## Questions
• 1. Pour chacune des affirmations suivantes, dites si elle concorde avec le texte sur la simplicité et répondez par oui ou non en citant exactement les mots du texte qui tranchent : (a) un rapport d’une centaine de pages séduit moins les interlocuteurs qu’une synthèse de quelques feuillets ; (b) les modes d’emploi non traduits ont disparu ; (c) faire simple coûte de l’argent.
• 2. Remplacez « fabricants » par « constructeurs » dans le passage du texte sur la simplicité qui commence à « Les modes d’emploi » et se termine à « aussi peu utilisé ! », puis recopiez ce passage.
• 3. Reprenez le texte sur la simplicité là où il s’arrête et poursuivez-le.

## Extrait à lire
------------------------

Dans la vie de tous les jours, la simplicité est méprisée. Si les textes que vous écrivez sont courts, c’est sans doute que vous maîtrisez mal votre sujet. Le style « roman fleuve » est contre-productif mais il est apprécié. La sacro-sainte exhaustivité noie le lecteur, mais elle est recherchée. Un rapport d’une centaine de pages séduit davantage vos interlocuteurs qu’une synthèse de quelques feuillets. Quelle énergie gaspillée à écrire ces rapports encyclopédiques qui finiront au fond d’un placard ou... d’une poubelle ?

Chacun s’enferme dans le jargonnage, qui permet d’être reconnu des siens et d’éliminer les autres. On se plaint beaucoup du langage SMS des jeunes mais que dire du dialecte des informaticiens, des sigles utilisés dans le domaine social, des discours choisis de nos littéraires. Il y a une forme de rite d’initiation dans cette façon d’écrire et de s’exprimer. Si vous me comprenez, alors vous méritez de faire partie de mon clan. Nos sociétés sont devenues complexes et le vocabulaire est resté un moyen de se distinguer socialement.

Les modes d’emploi non traduits ont disparu, mais la plupart des fonctions des appareils que nous achetons ne sont pas correctement expliquées. A-t-on fait le calcul du gaspillage que cela génère : pannes consécutives à une mauvaise manipulation, matériel impossible à utiliser, temps perdu par le public et par les techniciens des SAV...

Pourquoi les fabricants ne s’emparent-ils pas de cette question ? Parce que la simplicité ne fait pas vendre ! Ce qui est mis en avant, c’est le prix et faire simple coûte de l’argent.

On peut se demander pourquoi le support vidéo est aussi peu utilisé !

Le lieu de l’effort a été déplacé : ce n’est plus le concepteur d’un produit qui en fournit l’essentiel, mais de plus en plus l’utilisateur. On demande en fait à l’usager de finir le travail (logiciels en bêta, traductions approximatives des notices, explications non présentes à découvrir).

------------------------

## Données fournies
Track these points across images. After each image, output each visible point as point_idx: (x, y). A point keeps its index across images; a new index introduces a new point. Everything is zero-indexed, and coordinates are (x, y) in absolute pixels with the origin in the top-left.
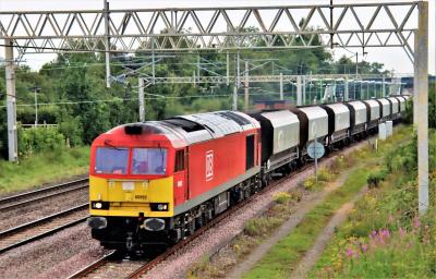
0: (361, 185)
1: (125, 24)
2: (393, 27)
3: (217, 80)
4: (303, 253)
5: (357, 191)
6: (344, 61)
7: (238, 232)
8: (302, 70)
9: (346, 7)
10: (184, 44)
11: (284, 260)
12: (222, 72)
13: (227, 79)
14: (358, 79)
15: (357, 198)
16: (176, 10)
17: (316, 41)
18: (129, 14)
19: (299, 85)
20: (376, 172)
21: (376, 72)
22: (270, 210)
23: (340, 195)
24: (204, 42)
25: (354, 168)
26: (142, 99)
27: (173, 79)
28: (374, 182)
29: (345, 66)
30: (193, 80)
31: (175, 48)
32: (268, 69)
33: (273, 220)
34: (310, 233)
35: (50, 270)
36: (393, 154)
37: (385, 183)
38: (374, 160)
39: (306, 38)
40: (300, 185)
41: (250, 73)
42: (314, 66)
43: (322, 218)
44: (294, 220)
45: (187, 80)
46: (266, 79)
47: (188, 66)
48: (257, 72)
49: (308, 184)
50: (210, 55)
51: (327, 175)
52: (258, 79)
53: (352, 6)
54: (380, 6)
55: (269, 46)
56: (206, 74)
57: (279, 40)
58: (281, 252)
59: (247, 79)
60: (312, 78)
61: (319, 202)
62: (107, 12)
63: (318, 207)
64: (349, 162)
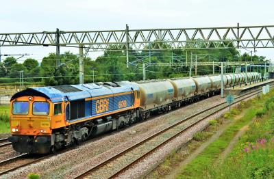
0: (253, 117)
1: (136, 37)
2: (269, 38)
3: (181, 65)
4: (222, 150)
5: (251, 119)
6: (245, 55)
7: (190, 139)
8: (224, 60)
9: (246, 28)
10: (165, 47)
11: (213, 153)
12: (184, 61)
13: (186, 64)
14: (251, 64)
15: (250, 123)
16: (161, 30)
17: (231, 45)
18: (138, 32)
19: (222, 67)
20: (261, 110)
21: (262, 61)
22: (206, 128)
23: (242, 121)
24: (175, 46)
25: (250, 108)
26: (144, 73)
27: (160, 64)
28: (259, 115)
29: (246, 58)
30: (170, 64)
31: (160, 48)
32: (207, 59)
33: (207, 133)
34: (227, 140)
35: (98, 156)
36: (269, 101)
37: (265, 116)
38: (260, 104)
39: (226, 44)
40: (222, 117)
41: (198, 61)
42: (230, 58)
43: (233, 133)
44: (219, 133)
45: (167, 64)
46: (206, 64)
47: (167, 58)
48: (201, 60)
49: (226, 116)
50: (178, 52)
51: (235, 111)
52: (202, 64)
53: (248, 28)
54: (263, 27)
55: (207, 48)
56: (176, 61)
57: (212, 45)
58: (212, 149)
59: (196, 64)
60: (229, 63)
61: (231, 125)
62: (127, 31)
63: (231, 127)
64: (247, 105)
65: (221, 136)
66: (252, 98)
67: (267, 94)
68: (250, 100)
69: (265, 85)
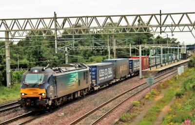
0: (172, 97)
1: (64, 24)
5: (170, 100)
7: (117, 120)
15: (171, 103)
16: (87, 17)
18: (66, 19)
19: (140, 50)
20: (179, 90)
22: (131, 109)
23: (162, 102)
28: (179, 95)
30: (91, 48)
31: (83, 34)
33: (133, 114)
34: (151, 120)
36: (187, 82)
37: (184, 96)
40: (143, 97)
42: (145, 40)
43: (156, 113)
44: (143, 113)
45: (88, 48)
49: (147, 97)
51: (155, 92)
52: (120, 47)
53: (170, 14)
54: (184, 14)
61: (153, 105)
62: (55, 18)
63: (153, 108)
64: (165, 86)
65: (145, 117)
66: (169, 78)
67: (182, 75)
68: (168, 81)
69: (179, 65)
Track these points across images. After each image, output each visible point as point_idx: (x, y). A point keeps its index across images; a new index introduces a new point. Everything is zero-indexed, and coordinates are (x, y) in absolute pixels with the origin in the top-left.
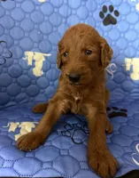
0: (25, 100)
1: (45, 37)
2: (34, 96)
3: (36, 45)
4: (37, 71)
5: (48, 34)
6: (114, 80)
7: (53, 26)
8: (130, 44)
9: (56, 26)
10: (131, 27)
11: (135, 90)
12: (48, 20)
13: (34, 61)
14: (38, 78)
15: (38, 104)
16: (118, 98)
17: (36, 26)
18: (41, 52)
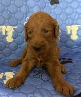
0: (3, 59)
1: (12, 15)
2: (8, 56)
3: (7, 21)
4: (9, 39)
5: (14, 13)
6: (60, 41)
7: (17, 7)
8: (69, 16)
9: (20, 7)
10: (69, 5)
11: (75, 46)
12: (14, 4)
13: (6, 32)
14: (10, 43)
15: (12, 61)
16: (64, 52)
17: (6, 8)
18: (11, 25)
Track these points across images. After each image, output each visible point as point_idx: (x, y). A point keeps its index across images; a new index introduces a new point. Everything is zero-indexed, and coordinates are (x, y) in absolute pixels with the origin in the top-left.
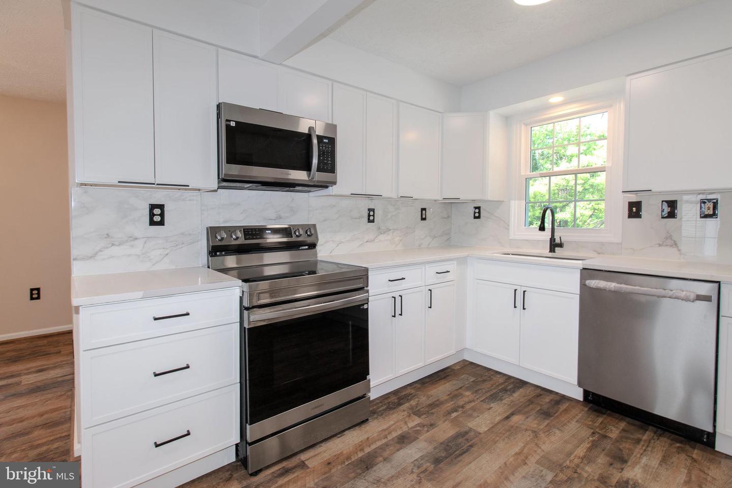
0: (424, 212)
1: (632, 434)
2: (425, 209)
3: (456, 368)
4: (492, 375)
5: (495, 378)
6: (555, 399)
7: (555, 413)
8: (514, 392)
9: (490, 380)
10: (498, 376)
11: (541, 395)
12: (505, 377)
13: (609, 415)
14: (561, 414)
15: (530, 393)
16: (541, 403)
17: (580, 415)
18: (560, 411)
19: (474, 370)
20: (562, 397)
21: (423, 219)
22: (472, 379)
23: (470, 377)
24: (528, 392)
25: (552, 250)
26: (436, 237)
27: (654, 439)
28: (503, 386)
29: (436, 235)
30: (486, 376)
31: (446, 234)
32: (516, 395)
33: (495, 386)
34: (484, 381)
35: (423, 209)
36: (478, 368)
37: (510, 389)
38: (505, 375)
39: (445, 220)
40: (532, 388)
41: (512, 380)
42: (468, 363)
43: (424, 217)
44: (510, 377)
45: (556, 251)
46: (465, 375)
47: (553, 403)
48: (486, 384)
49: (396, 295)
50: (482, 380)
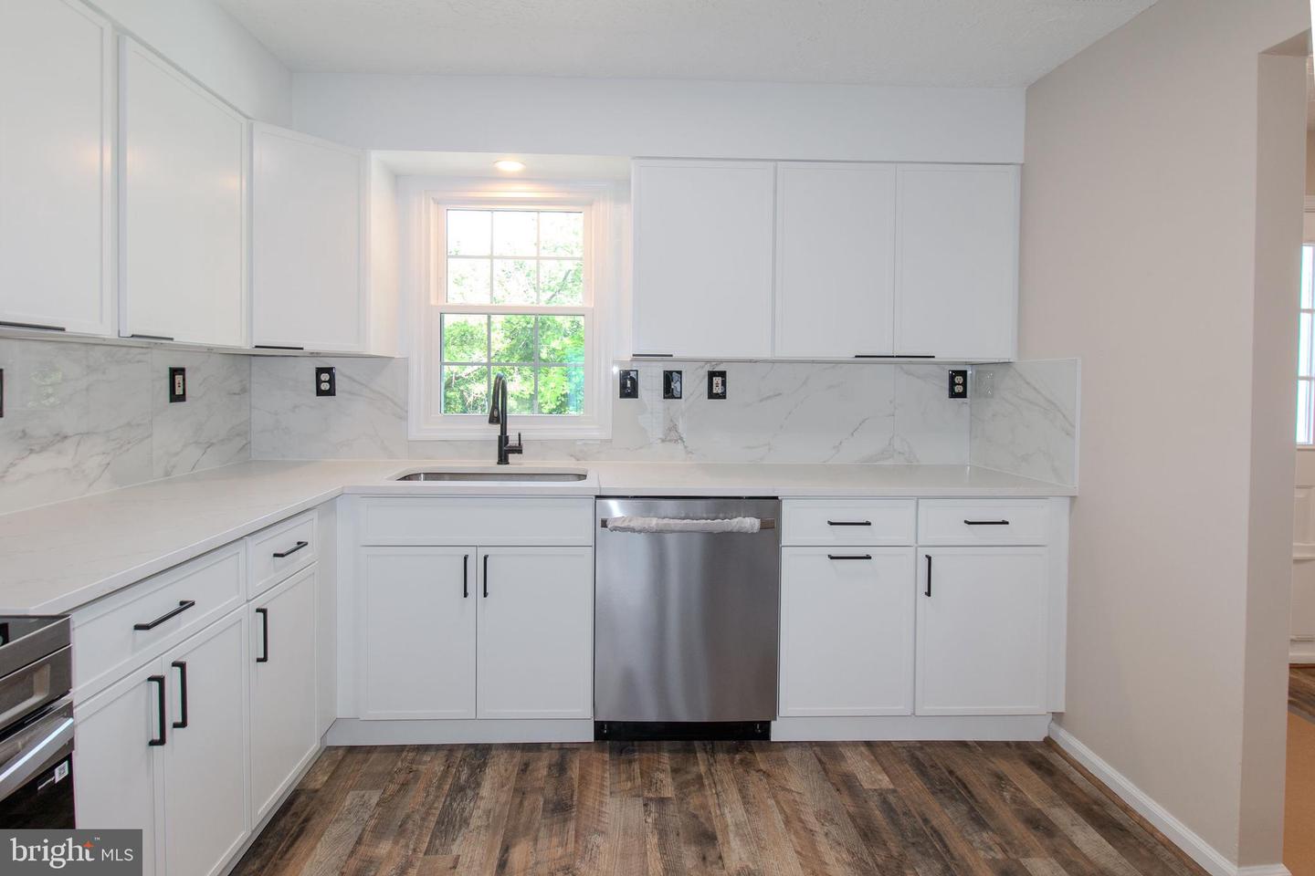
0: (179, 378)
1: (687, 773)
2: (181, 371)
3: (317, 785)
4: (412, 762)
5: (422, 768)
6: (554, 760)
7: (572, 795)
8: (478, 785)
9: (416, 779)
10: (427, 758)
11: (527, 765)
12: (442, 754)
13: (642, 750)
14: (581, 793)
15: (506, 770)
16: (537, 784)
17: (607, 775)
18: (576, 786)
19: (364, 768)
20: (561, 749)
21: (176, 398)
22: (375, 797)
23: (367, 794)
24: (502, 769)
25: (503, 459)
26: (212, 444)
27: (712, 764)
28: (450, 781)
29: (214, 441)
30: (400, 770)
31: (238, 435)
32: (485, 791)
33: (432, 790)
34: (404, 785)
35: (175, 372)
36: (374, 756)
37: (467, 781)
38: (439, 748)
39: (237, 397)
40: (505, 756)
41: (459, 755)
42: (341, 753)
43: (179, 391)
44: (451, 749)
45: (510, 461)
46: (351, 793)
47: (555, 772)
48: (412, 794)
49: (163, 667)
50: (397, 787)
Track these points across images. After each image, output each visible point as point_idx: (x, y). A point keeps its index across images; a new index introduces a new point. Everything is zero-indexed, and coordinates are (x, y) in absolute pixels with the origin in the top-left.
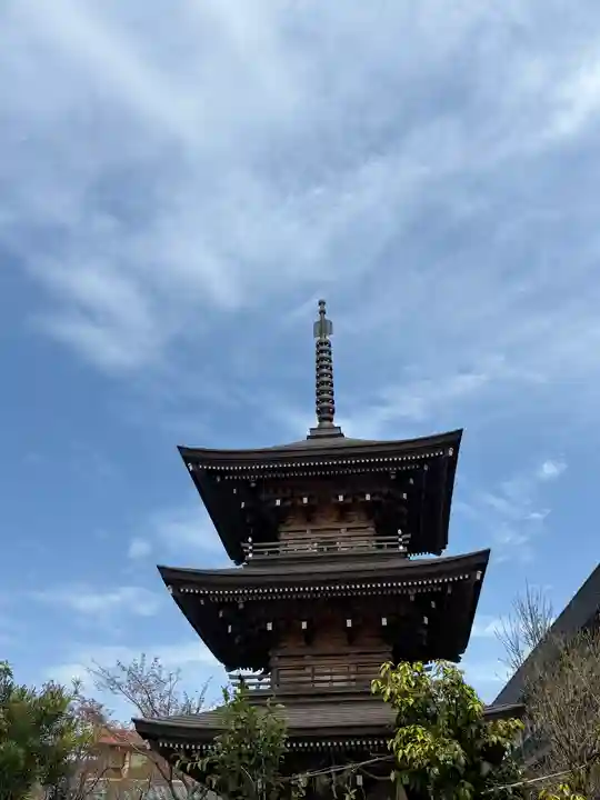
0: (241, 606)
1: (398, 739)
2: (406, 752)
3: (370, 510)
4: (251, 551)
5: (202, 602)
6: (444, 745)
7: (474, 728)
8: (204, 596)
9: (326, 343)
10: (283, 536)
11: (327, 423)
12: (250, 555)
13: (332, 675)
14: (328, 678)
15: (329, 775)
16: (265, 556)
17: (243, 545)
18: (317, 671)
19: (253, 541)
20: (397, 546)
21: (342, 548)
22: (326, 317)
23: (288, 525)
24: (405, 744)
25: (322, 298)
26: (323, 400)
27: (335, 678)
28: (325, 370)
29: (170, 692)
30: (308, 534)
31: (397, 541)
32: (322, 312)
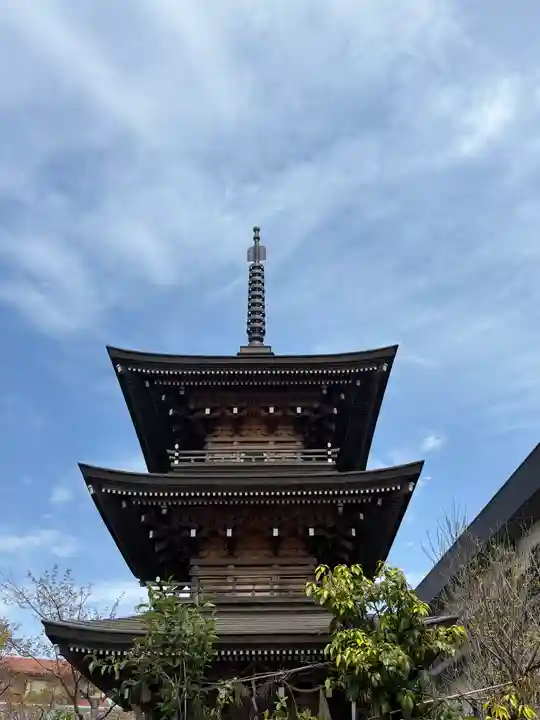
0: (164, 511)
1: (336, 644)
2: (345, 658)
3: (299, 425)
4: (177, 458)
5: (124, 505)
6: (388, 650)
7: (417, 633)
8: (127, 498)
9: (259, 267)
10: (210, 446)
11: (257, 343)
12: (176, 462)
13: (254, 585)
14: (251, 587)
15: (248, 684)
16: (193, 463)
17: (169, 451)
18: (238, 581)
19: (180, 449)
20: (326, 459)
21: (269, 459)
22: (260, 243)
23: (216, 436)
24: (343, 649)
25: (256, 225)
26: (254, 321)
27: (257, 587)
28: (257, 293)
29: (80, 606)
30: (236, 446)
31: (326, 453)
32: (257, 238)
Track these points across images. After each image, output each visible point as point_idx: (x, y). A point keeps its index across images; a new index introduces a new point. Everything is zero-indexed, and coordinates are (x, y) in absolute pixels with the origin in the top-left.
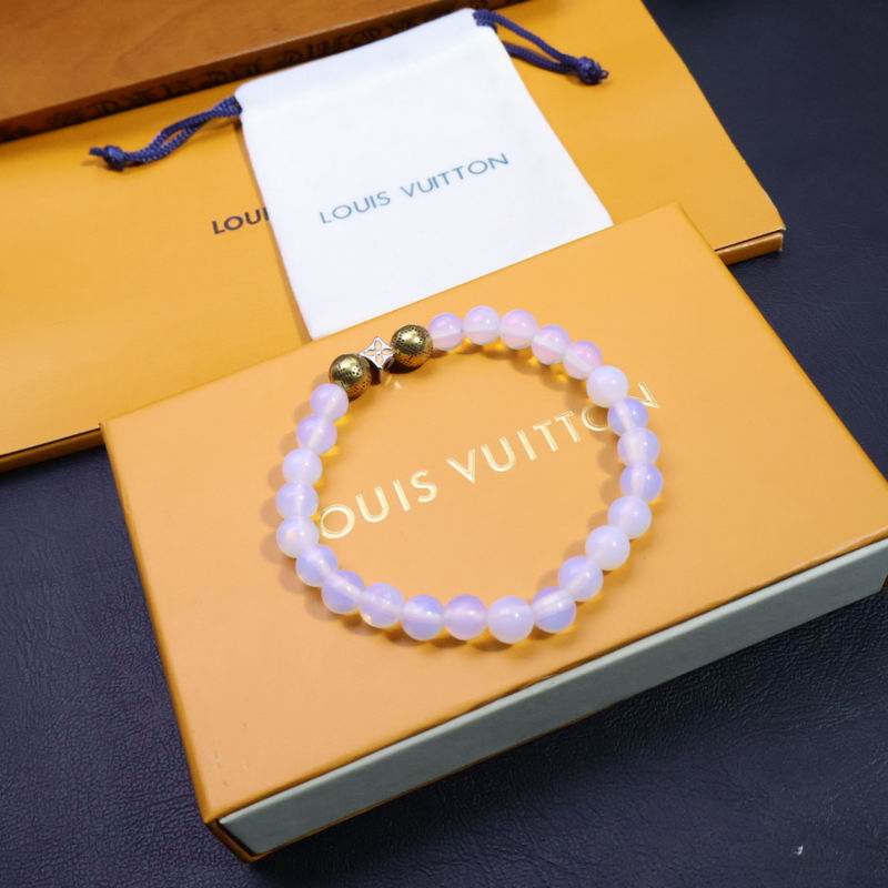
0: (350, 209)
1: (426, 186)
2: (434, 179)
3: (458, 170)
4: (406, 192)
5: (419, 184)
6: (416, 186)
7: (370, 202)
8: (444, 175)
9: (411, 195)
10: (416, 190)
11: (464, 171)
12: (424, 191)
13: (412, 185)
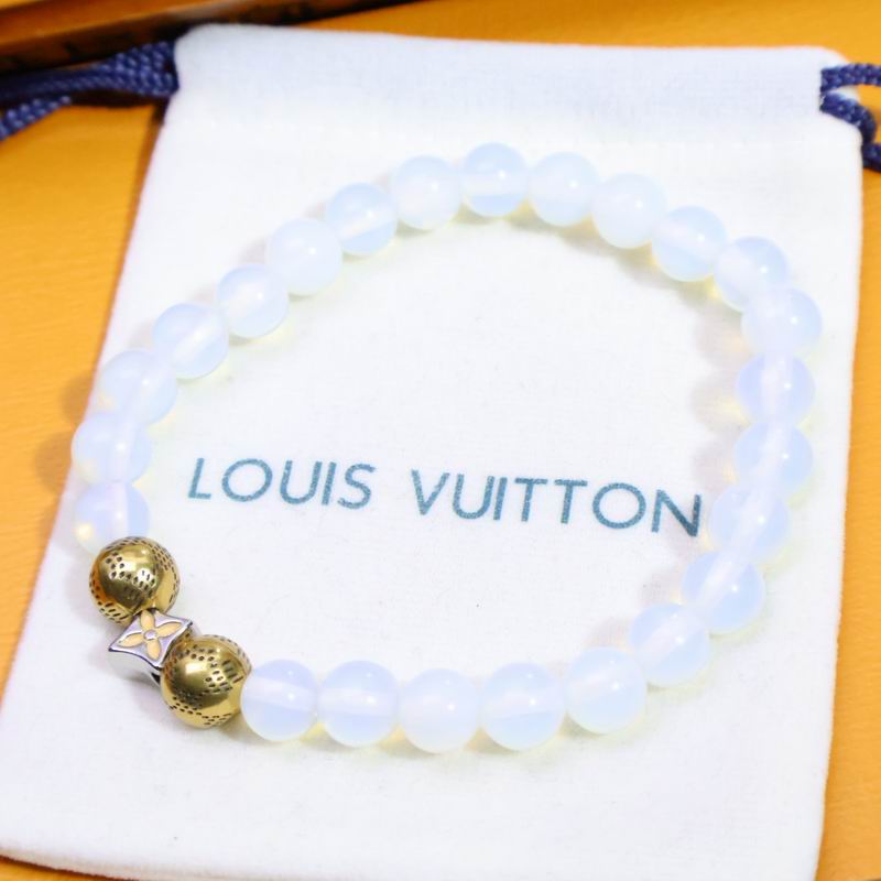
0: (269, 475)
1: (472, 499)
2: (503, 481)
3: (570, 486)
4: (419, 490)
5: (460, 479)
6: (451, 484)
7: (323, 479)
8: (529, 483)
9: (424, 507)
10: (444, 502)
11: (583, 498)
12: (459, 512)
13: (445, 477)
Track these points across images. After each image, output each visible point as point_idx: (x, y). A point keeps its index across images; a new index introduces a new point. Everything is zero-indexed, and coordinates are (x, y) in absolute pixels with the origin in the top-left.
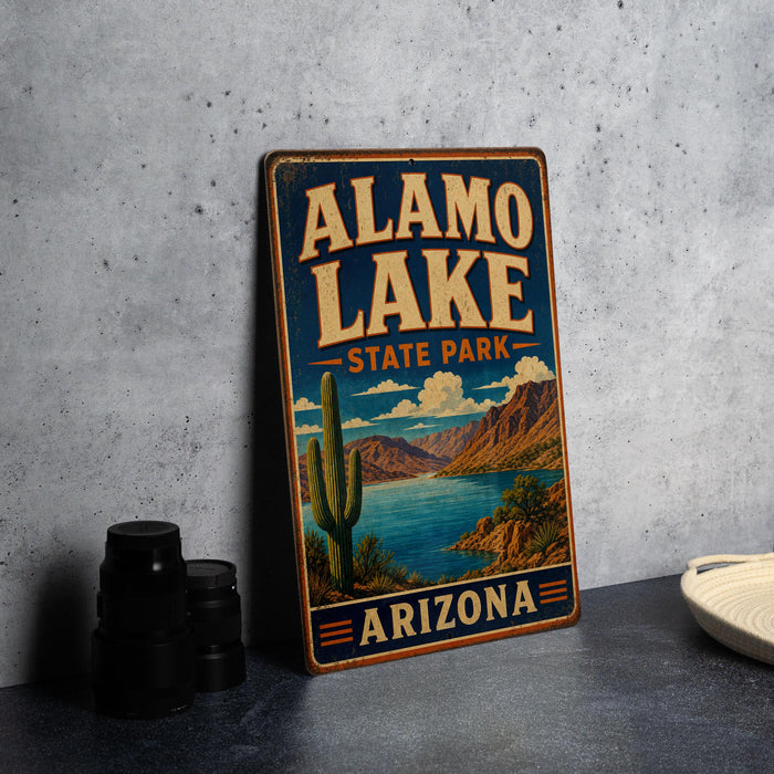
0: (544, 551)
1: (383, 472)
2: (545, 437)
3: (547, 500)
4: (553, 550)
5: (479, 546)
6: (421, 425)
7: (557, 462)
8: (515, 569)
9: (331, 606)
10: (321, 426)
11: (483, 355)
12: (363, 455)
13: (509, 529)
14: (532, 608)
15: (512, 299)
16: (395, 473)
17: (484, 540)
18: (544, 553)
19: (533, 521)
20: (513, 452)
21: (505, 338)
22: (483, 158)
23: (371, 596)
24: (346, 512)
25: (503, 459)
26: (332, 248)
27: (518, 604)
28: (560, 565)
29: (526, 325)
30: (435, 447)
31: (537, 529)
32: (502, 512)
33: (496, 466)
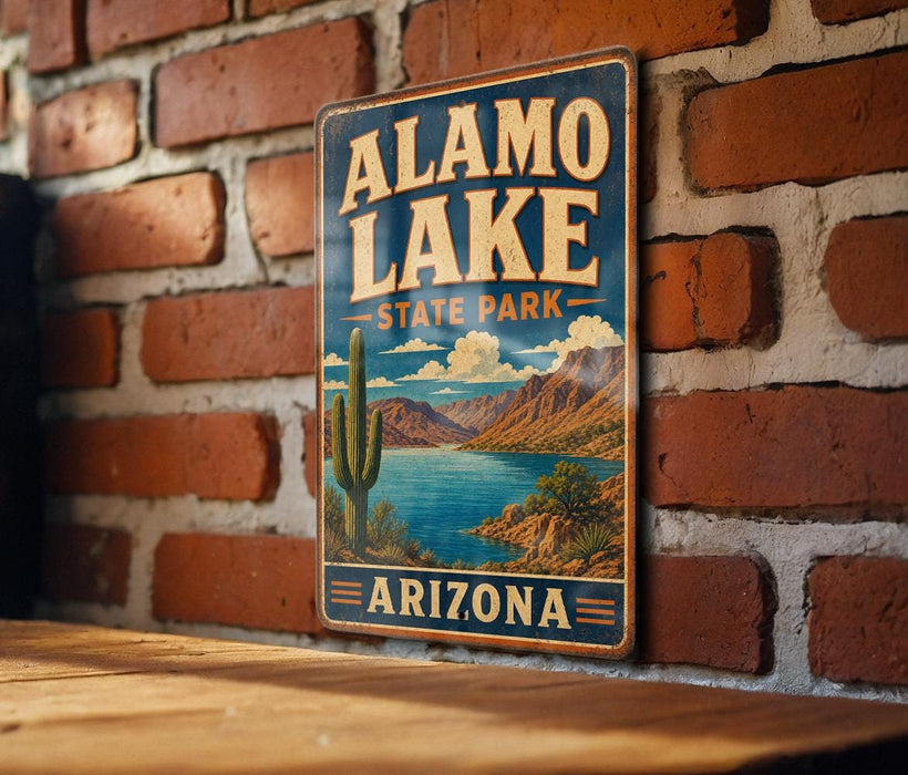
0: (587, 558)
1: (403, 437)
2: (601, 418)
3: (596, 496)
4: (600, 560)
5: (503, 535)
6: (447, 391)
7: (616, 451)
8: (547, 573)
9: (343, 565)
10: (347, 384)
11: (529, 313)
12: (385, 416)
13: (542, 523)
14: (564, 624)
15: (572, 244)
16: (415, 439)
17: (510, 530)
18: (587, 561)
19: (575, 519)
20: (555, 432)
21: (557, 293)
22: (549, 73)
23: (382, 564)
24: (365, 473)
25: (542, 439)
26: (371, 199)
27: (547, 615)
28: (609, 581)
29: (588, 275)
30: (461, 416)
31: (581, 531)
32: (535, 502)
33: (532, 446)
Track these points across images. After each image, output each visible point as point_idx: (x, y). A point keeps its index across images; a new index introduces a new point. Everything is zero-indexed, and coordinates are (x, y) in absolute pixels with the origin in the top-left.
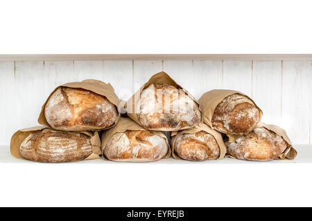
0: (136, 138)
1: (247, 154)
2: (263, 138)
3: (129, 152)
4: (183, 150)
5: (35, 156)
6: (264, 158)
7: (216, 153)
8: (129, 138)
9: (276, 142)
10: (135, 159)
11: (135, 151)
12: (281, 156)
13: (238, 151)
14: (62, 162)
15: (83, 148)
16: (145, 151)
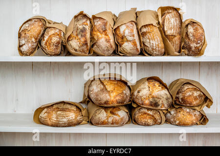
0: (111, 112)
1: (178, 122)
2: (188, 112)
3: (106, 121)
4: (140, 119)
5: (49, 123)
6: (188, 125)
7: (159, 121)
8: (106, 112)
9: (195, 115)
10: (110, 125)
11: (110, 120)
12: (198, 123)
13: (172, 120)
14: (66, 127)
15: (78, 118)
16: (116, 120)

------------------------

## Réponses numérotées
• 1.
(a) Non : « Un rapport d’une centaine de pages séduit davantage vos interlocuteurs qu’une synthèse de quelques feuillets. »
(b) Oui : « Les modes d’emploi non traduits ont disparu »
(c) Oui : « faire simple coûte de l’argent »

• 2.
Les modes d’emploi non traduits ont disparu, mais la plupart des fonctions des appareils que nous achetons ne sont pas correctement expliquées. A-t-on fait le calcul du gaspillage que cela génère : pannes consécutives à une mauvaise manipulation, matériel impossible à utiliser, temps perdu par le public et par les techniciens des SAV...

Pourquoi les constructeurs ne s’emparent-ils pas de cette question ? Parce que la simplicité ne fait pas vendre ! Ce qui est mis en avant, c’est le prix et faire simple coûte de l’argent.

On peut se demander pourquoi le support vidéo est aussi peu utilisé !

• 3.
Sur les sites Internet, la même philosophie règne, y compris dans les sites du service public où le "service minimum" est trop souvent la règle. Il y a un vrai risque de « rejet contestataire » de la technologie. Certes, le nombre d’internautes va croissant, mais l’insatisfaction progresse aussi. Si l’on veut s’adresser au plus grand nombre, et pas seulement aux fanatiques de l’Internet, il faudra faire des efforts et pas seulement... des économies. Est-ce un hasard si la demande de simplification des démarches administratives ne cesse d’augmenter depuis quelques années dans certaines enquêtes d’opinion ? Aucune raison ne justifie que le service public soit moins bien rendu sur Internet que dans les espaces d’accueil, puisque la finalité est la même.

Fred Cavazza dit que les futurs services sur Internet devront être puissants, simples et sexy. Lors de la dernière « journée mondiale de l’utilisabilité » qu’il animait, on pouvait se rendre compte du chemin qu’il restait à parcourir pour que cette exigence se concrétise un jour.

Il y aurait un réel intérêt à créer,, à l’usage de tous les rédacteurs d’articles ou de fiches d’information, un traitement de texte dont le dictionnaire serait appauvri. Ce dernier indiquerait, par un soulignement en couleur, les mots s’adressant à des spécialistes ou trop complexes pour des niveaux d’études modestes. Pour ces mots, par le biais des liens hypertextes, on pourrait fournir des définitions simples (simplistes, diraient certains).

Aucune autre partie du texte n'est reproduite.